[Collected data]

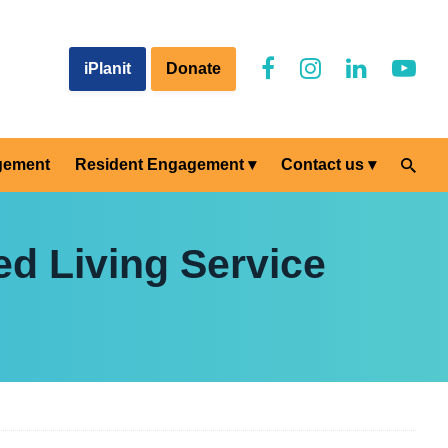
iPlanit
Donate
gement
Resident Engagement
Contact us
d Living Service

_REQUEST_. Look above for the line with "Resident Engagement", then copy it and each later line exactly, stopping at the last line of the records.

_RESULT FOR THIS TASK_.
Resident Engagement
Contact us
d Living Service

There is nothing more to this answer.